Employee input is critical to unified communications success


    Companies are no longer reliant on a single method of communication. While the business phone system still holds an important place in today's private sector, it is not the sole technology required to keep operations on pace and collaborative endeavors effective. Largely due to the proliferation of mobile devices in the workplace and other consumerization trends, such as cloud computing, enterprises are now leveraging a multitude of telecom applications in and outside of the office.

    In many cases, organizations are replacing old phone systems with innovative, multifunctional collaborative technologies. This was highlighted in a recent study of more than 2,600 IT executives and employees by Ovum on behalf of Dimension Data, which revealed that businesses are forecast to spend $53 million on solutions that can be incorporated into unified communications systems during the next two years.

    This means that enterprises are using voice, video text and other applications to enhance connectivity in the workplace.

    "This is a surprising shift, especially when economic conditions and operational constraints normally put the brake on enterprise communications investment," said Craig Levieux, group general manager for converged communications at Dimension Data. "Typically, [unified communications and collaboration] has not been the subject of strategic ICT planning."

    Yet decision-makers need to be wary when implementing these services, as doing so without consulting with employees first can result in significant deployment, maintenance and other financial challenges in the long run.

    Why keeping employees in the loop is critical

    The success of any business ultimately comes down to how efficient workers are, as an unproductive office will not be able to experience any truly substantial benefits to an organization. Therefore, enterprises that are opting to use unified communications need to ensure employees know how to use the tools and that the phone system features in demand are incorporated into the platform.

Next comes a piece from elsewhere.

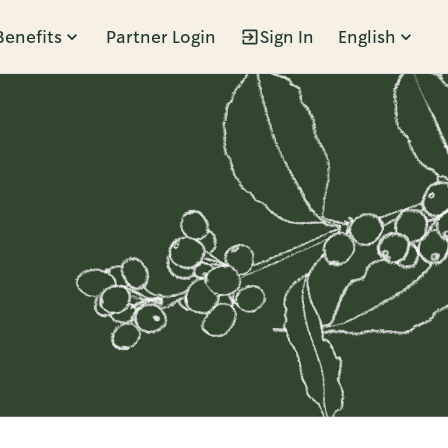
Benefits
Partner Login
Sign In
English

    Unfortunately, many businesses simply deploy unified communications on a whim and fail to consult with the workforce prior to its implementation. The survey revealed that only 38 percent of firms profile users to ensure a unified communications system will meet their demand. Conversely, the study revealed that 21 percent of organizations that did not consult with employees believed that all workers held the same demands, while another 13 percent of respondents simply didn't see the benefits associated with talking to the workforce before installing the system.

    "Our research tells us that organizations are failing to profile and assess their employee requirements," Levieux said. "This lack of employee awareness could pose a risk to the success of those UCC investments on today's boardroom agendas - especially since decision-makers expressed that they are basing their UCC investments on improved business processes and productivity."

    A separate study by Michael Katz, a professor at the University of California, Berkeley, and Bryan Keating, a Stanford-educated economist based in Washington, D.C., highlighted how converging voice, data and video systems into a single platform can deliver substantial business benefits. Beyond the financial advantages of consolidating resources, unified communications can also provide individuals with a unique collaborative platform that is inherently better than legacy solutions at managing interoperability issues and reducing downtime.

    Despite the many potential opportunities introduced through the use of unified communications, organizations that impulsively deploy the services without first consulting with the internal and remote workforce will find it increasingly challenging to manage an unfamiliar platform. By taking the time to plan implementations, decision-makers can work with trusted service providers to find an offering that best meets their organizations' needs and requirements, giving them a leg up over rival companies that failed to take the proper precautions.